[Start of Attachment]

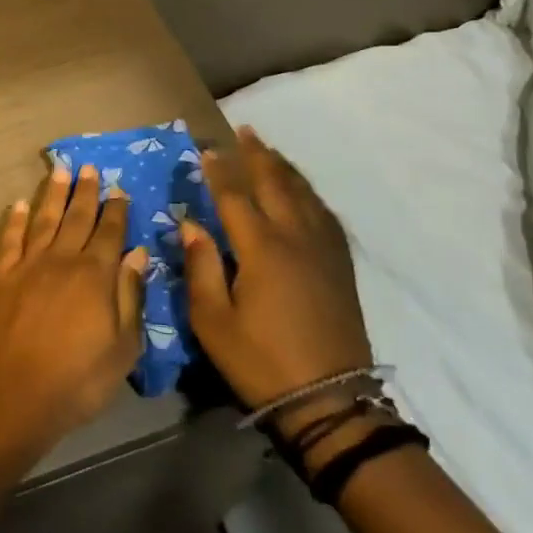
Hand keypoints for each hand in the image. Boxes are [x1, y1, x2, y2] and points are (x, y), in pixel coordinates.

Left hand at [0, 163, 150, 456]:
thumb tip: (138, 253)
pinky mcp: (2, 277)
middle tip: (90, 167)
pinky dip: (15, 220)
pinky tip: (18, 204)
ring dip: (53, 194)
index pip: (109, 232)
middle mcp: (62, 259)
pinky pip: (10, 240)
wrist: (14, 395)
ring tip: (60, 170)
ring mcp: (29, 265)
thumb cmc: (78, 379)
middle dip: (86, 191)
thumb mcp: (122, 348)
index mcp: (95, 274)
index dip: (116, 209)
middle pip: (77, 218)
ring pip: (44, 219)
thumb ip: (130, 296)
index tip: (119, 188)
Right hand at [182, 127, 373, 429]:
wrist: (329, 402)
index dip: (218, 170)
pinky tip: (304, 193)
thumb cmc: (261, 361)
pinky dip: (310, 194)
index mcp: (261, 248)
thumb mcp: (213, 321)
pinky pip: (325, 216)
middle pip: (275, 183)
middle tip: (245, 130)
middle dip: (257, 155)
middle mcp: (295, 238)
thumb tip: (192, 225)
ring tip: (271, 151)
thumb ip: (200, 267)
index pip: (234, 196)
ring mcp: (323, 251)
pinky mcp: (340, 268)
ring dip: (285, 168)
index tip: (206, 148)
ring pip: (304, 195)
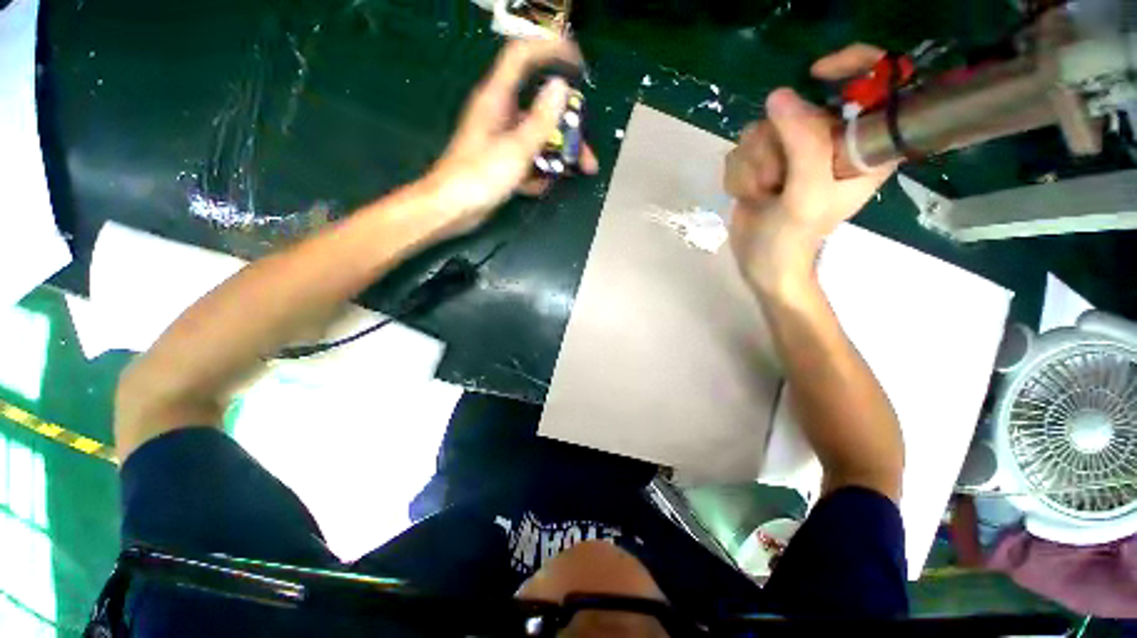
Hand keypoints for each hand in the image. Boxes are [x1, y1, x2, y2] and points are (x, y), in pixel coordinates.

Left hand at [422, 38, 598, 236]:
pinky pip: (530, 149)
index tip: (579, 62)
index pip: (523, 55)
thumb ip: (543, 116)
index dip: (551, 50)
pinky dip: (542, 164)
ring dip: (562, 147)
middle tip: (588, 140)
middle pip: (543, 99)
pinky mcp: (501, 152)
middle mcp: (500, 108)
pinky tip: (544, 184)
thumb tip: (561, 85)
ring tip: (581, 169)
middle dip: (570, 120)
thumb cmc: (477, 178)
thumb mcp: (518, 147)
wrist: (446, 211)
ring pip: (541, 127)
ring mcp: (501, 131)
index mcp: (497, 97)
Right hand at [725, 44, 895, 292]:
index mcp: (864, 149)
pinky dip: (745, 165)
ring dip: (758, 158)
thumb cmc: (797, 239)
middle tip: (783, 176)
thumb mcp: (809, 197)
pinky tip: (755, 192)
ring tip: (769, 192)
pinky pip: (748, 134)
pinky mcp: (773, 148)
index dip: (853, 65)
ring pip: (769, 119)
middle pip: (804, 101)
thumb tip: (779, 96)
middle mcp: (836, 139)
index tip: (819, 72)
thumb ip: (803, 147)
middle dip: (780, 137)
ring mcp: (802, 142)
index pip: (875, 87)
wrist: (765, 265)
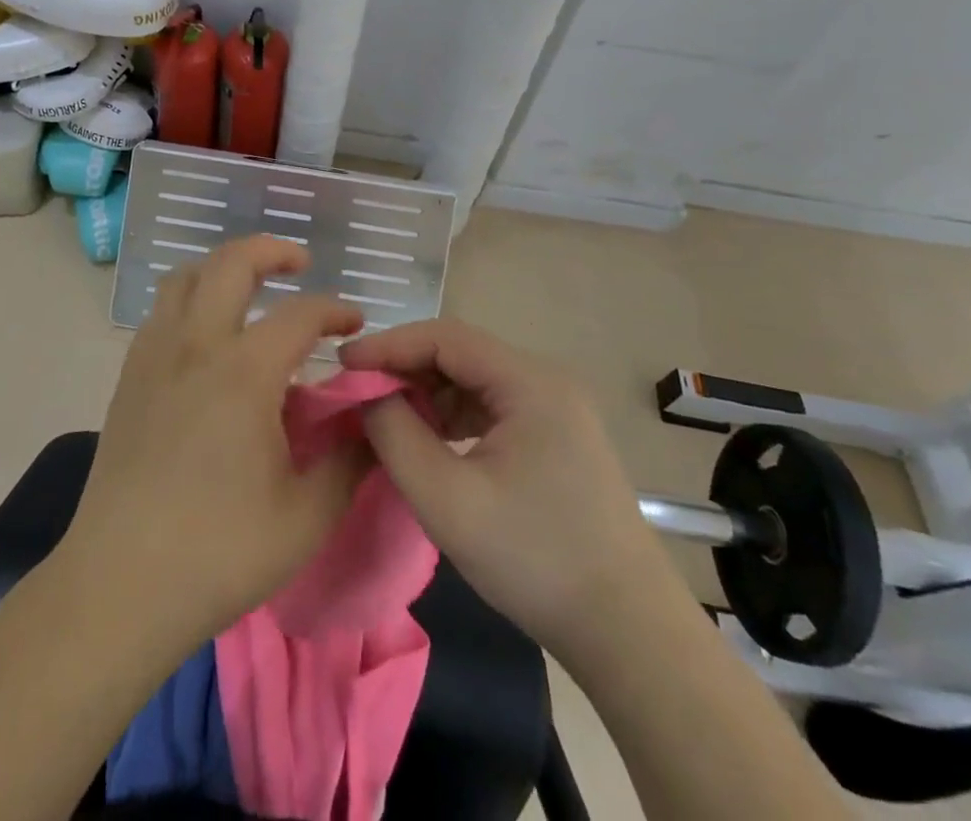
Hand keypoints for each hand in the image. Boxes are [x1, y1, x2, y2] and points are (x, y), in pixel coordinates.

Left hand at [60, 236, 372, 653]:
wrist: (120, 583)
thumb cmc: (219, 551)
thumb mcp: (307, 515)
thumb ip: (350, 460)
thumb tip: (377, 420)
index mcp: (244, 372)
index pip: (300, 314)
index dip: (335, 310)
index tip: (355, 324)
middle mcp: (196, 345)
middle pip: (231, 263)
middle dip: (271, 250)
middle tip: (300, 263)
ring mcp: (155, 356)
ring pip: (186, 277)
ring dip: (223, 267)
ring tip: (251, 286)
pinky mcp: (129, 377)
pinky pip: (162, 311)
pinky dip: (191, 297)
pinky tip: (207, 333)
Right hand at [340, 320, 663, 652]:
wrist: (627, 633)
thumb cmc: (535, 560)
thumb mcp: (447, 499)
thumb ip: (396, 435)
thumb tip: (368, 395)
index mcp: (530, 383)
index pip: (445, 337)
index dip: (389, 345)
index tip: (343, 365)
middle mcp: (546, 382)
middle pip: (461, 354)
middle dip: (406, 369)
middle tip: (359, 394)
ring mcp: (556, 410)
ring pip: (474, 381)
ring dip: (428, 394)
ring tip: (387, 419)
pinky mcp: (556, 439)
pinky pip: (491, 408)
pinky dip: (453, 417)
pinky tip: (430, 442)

[End of Attachment]

• [To do] Which lines above carry the string "hand"? Copy those lines.

• [Response area]
Hand keypoints for each hand in the image. Boxes are [x1, y1, x2, y2] and points are (x, y), in pixel coordinates.
Left hand at [0, 163, 150, 456]:
Right hand at [182, 127, 373, 429]:
Hand keypoints for each hand in the image. Boxes are [x1, y1, x2, y2] and points are (x, y), in pixel coordinates.
Left hand at [422, 38, 598, 236]:
Right hand at [725, 44, 895, 292]:
Hand keypoints for each hand in the image. Boxes are [x1, y1, x2, y2] and points are (x, y), in pixel coordinates.
Left hand at [60, 236, 372, 653]:
Right hand at [340, 320, 663, 652]:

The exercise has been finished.